>>>>>
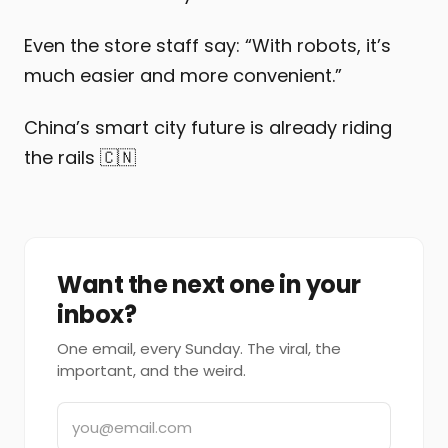
Even the store staff say: “With robots, it’s
much easier and more convenient.”
China’s smart city future is already riding
the rails 🇨🇳
Want the next one in your
inbox?
One email, every Sunday. The viral, the
important, and the weird.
<<<<<
Work order: The answer must be the full listing, restated word for word, with no pictures in it.

Solution to the problem:
Even the store staff say: “With robots, it’s
much easier and more convenient.”
China’s smart city future is already riding
the rails 🇨🇳
Want the next one in your
inbox?
One email, every Sunday. The viral, the
important, and the weird.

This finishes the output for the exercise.